During more than four decades — in St. Louis, in the Manhattan Garment District, and since 1987 on Bedford Avenue in Brooklyn — Jim Nickel has created a richly varied yet cohesive body of work. He works across the genres, using photography, drawing, painting, and sculpture to develop his ideas. He creates with materials at hand: exotic hardwoods, the frame of an old handtruck from the Macy’s dumpster, precious metals, castoff ballast from boxcars, a bucket of roofing tar, lumps of fossilized dinosaur dung.

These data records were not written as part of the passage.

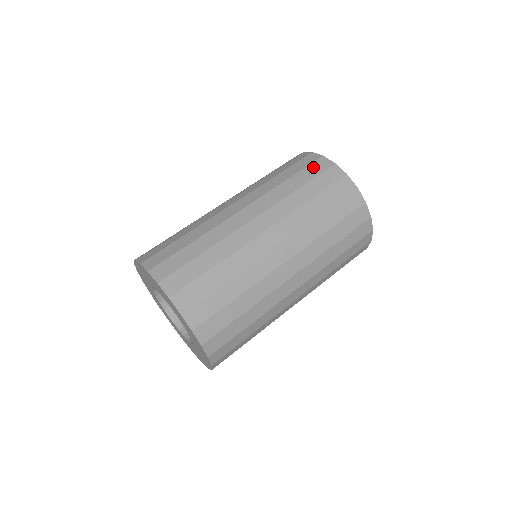
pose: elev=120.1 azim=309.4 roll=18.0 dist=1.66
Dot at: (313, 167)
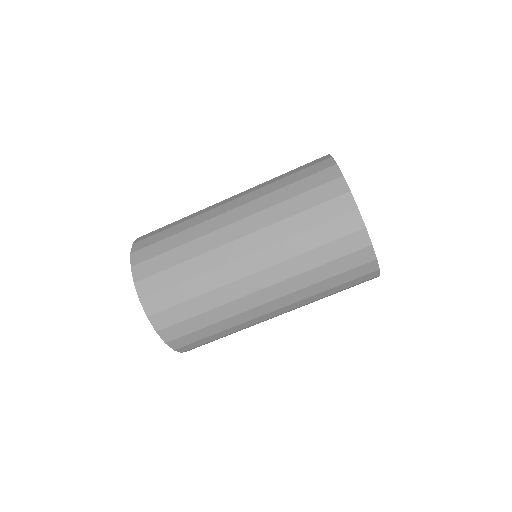
Dot at: (347, 242)
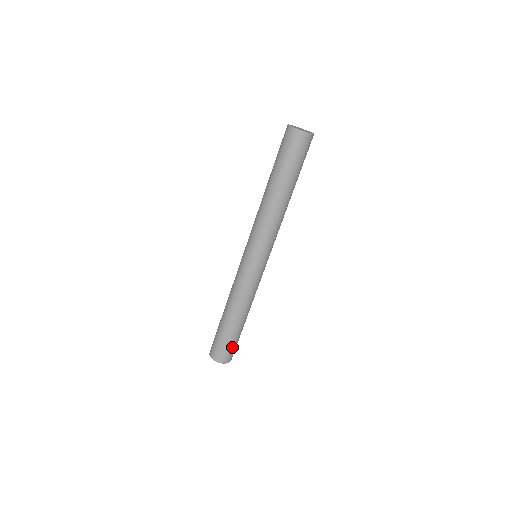
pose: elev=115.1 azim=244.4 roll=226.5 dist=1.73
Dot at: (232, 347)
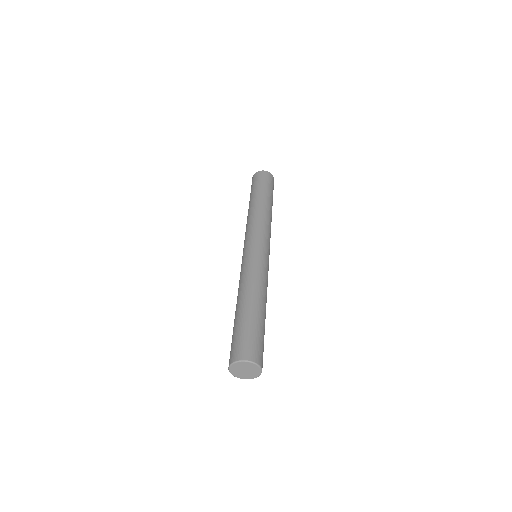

Nickel earned a B.A. in philosophy and classical languages from Concordia Senior College in Ft. Wayne, Indiana. He studied three years for the Lutheran Ministry at Concordia Seminary, St. Louis, including a full year of internship — a vicarage — in Cleveland. He left the seminary in 1968, and began studies at the Washington University School of Fine Arts. During two years at Washington University, he worked for Ernö Koch, a local sculptor, enlarging Koch’s small pieces for large outdoor commissions in welded steel. He learned photography, welding, and printmaking from Koch and remained in the Brentwood studio after Koch’s death in 1970.

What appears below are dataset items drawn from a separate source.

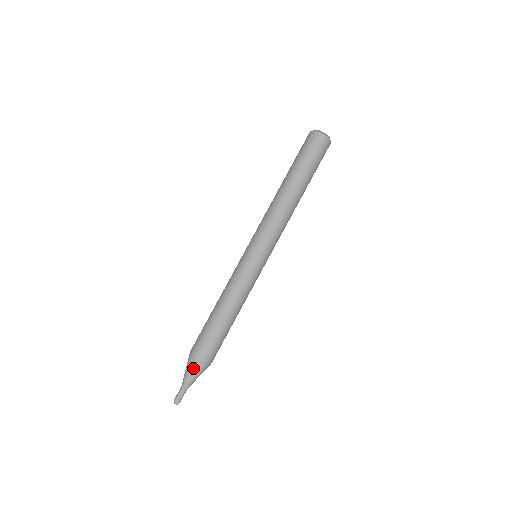
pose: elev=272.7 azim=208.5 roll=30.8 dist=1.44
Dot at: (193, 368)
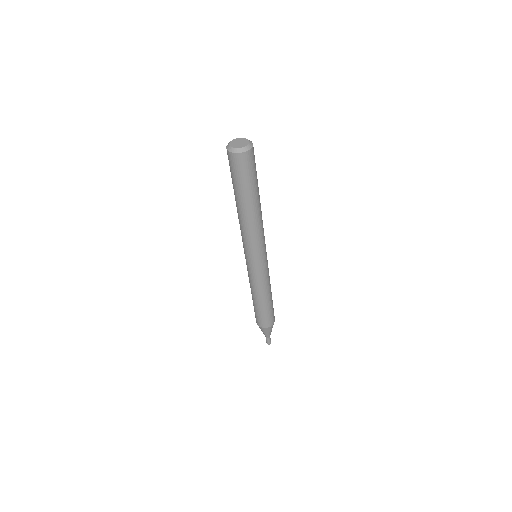
Dot at: (269, 330)
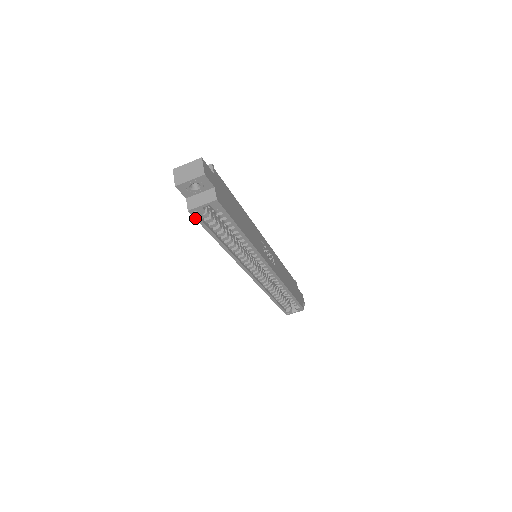
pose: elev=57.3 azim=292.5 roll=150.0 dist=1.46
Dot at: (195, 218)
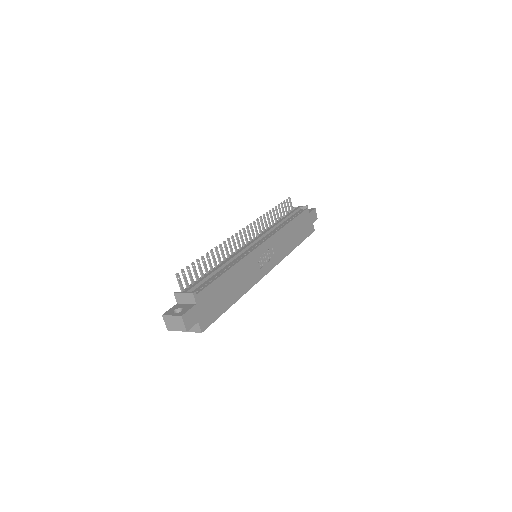
Dot at: occluded
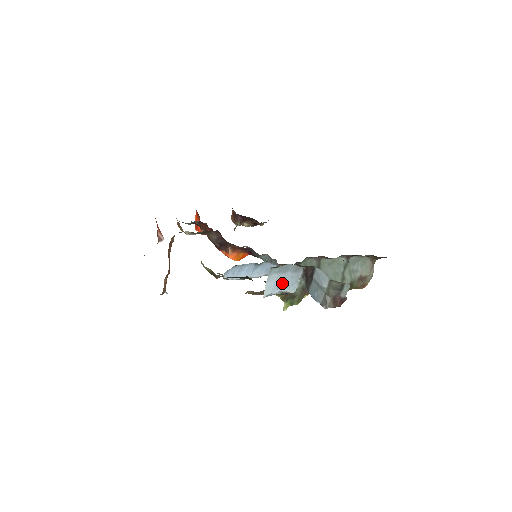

Nickel developed his own work in the Brentwood studio until 1978, showing at the Terry Moore Gallery downtown and at Mark Twain Banks among others, and he taught three-dimensional design in the core program at Washington University. The St. Louis Art Museum purchased one of his large paintings in 1975 for its permanent collection.
In 1978, Nickel moved to New York where he earned an M.F.A. in sculpture at Columbia University (1986) and a teaching certificate from Columbia Teachers College. He has been a visiting artist in the New York State school system and continues to work in his Brooklyn studio, rotating among sculpture, painting, and photography.